“I believe the small, independent, privately-supported institution is the best way to get an education,” wrote Frederick Hard in 1955. As Scripps College’s second and longest-serving president, he had a unique opportunity to put his theory to the test.
A distinguished Shakespearean scholar, Hard was an Alabama native educated by some of the finest liberal arts colleges in the United States, including University of the South, the University of North Carolina, and Johns Hopkins University. He came to Scripps College after a successful tenure as faculty and Dean of Newcomb College, Tulane University’s women’s college.
President Hard came to Scripps at a critical point in Scripps College’s history; the school had lost its first leader in 1942, and the nation was in the middle of World War II: physically and intellectually resources were scarce.
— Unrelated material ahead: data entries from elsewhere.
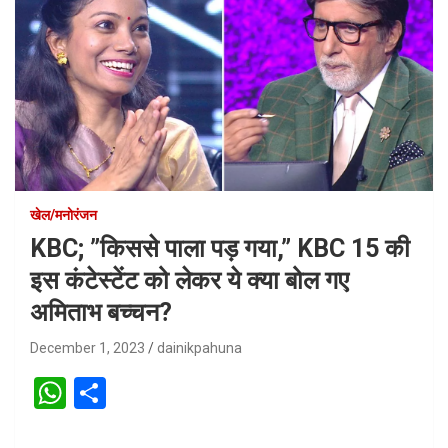
खेल/मनोरंजन
KBC; ”किससे पाला पड़ गया,” KBC 15 की
इस कंटेस्टेंट को लेकर ये क्या बोल गए
अमिताभ बच्चन?
December 1, 2023
dainikpahuna
W
S
h
h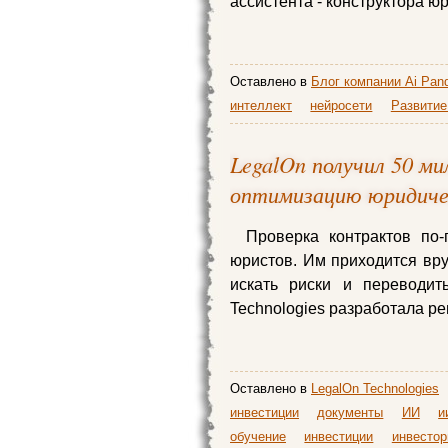
ассистента - конструктора ю
Оставлено в
Блог компании Ai Pan
интеллект
нейросети
Развитие
LegalOn получил 50 ми
оптимизацию юридиче
Проверка контрактов по
юристов. Им приходится вр
искать риски и переводит
Technologies разработала ре
Оставлено в
LegalOn Technologies
инвестиции
документы
ИИ
и
обучение
инвестиции
инвесто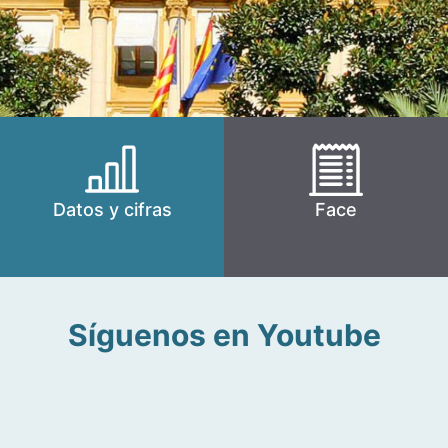
Datos y cifras
Face
Síguenos en Youtube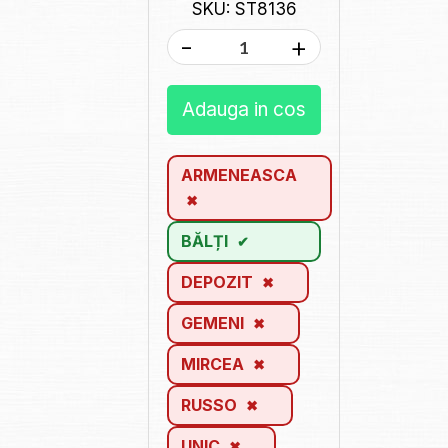
SKU: ST8136
-
+
Adauga in cos
ARMENEASCA
BĂLȚI
DEPOZIT
GEMENI
MIRCEA
RUSSO
UNIC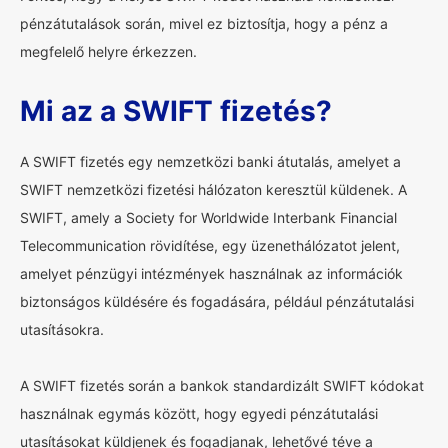
pénzátutalások során, mivel ez biztosítja, hogy a pénz a
megfelelő helyre érkezzen.
Mi az a SWIFT fizetés?
A SWIFT fizetés egy nemzetközi banki átutalás, amelyet a
SWIFT nemzetközi fizetési hálózaton keresztül küldenek. A
SWIFT, amely a Society for Worldwide Interbank Financial
Telecommunication rövidítése, egy üzenethálózatot jelent,
amelyet pénzügyi intézmények használnak az információk
biztonságos küldésére és fogadására, például pénzátutalási
utasításokra.
A SWIFT fizetés során a bankok standardizált SWIFT kódokat
használnak egymás között, hogy egyedi pénzátutalási
utasításokat küldjenek és fogadjanak, lehetővé téve a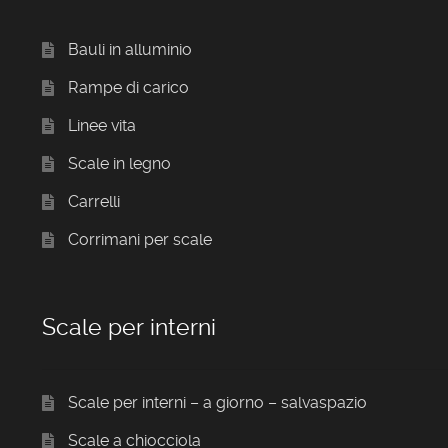
Bauli in alluminio
Rampe di carico
Linee vita
Scale in legno
Carrelli
Corrimani per scale
Scale per interni
Scale per interni – a giorno – salvaspazio
Scale a chiocciola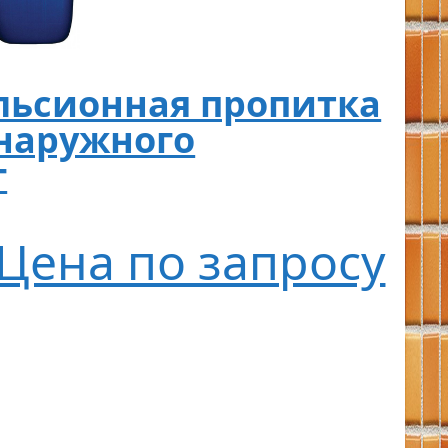
льсионная пропитка
 наружного
г
Цена по запросу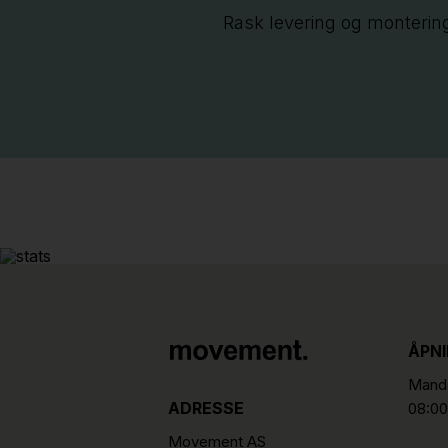
Rask levering og monterin
ÅPN
Manda
ADRESSE
08:00
Movement AS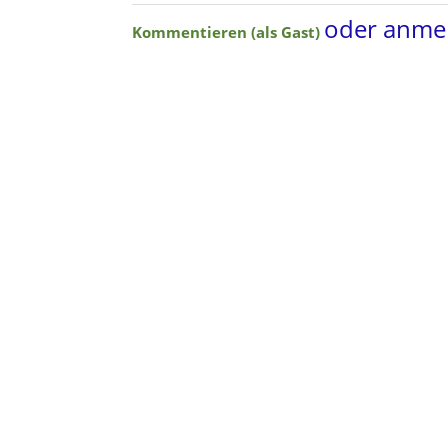
oder anme
Kommentieren (als Gast)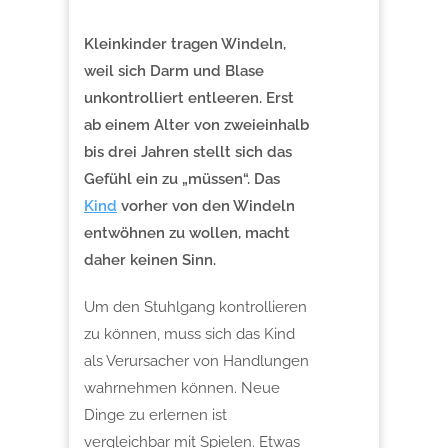
Kleinkinder tragen Windeln,
weil sich Darm und Blase
unkontrolliert entleeren. Erst
ab einem Alter von zweieinhalb
bis drei Jahren stellt sich das
Gefühl ein zu „müssen“. Das
Kind
vorher von den Windeln
entwöhnen zu wollen, macht
daher keinen Sinn.
Um den Stuhlgang kontrollieren
zu können, muss sich das Kind
als Verursacher von Handlungen
wahrnehmen können. Neue
Dinge zu erlernen ist
vergleichbar mit Spielen. Etwas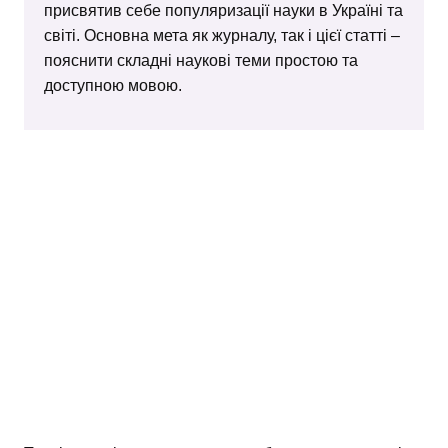
присвятив себе популяризації науки в Україні та
світі. Основна мета як журналу, так і цієї статті –
пояснити складні наукові теми простою та
доступною мовою.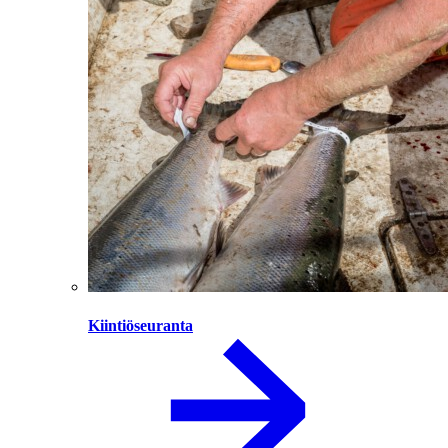
Kiintiöseuranta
Upon taking the office of president, Hard re-affirmed the values inherent in a liberal arts education, saying it is “the best preparation which American women can receive … it will equip them to speak boldly against all that is wasteful, extravagant, and dangerous in our social order.”
During his tenure at Scripps College, Hard frequently put his knowledge of English and Shakespeare to work, writing numerous contributions to periodicals on literature of the Renaissance. An avid musician, he also played violin and taught music on occasion. A figurehead of the campus, his annual holiday cards became much-celebrated reminders of the Hard family and their ties to the larger Scripps College community.
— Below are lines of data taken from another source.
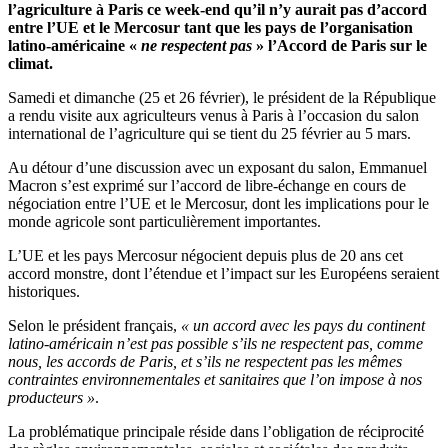
l’agriculture à Paris ce week-end qu’il n’y aurait pas d’accord
entre l’UE et le Mercosur tant que les pays de l’organisation
latino-américaine «
ne respectent pas
» l’Accord de Paris sur le
climat.
Samedi et dimanche (25 et 26 février), le président de la République
a rendu visite aux agriculteurs venus à Paris à l’occasion du salon
international de l’agriculture qui se tient du 25 février au 5 mars.
Au détour d’une discussion avec un exposant du salon, Emmanuel
Macron s’est exprimé sur l’accord de libre-échange en cours de
négociation entre l’UE et le Mercosur, dont les implications pour le
monde agricole sont particulièrement importantes.
L’UE et les pays Mercosur négocient depuis plus de 20 ans cet
accord monstre, dont l’étendue et l’impact sur les Européens seraient
historiques.
Selon le président français,
« un accord avec les pays du continent
latino-américain n’est pas possible s’ils ne respectent pas, comme
nous, les accords de Paris, et s’ils ne respectent pas les mêmes
contraintes environnementales et sanitaires que l’on impose à nos
producteurs »
.
La problématique principale réside dans l’obligation de réciprocité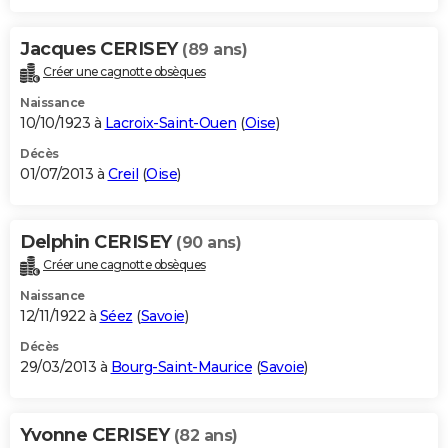
Jacques CERISEY
(89 ans)
Créer une cagnotte obsèques
Naissance
10/10/1923 à
Lacroix-Saint-Ouen
(
Oise
)
Décès
01/07/2013 à
Creil
(
Oise
)
Delphin CERISEY
(90 ans)
Créer une cagnotte obsèques
Naissance
12/11/1922 à
Séez
(
Savoie
)
Décès
29/03/2013 à
Bourg-Saint-Maurice
(
Savoie
)
Yvonne CERISEY
(82 ans)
“He looked upon the college as a living institution, accommodating many different people,” noted former history professor Edward White. “His prime concern was a sense of justice. He wanted the faculty and the student body at large to be treated with love, justice, and charity.”
After his retirement in 1964, Hard held the post of president emeritus of Scripps College and taught English at Adlai Stevenson College, University of California, Santa Cruz. It was a sad note for the College when John H. Chandler announced his passing in 1981.
“[He] brought the college the same Southern gentility he practiced in his own life,” added White. “Courtesy, gentlemanliness, and consideration.”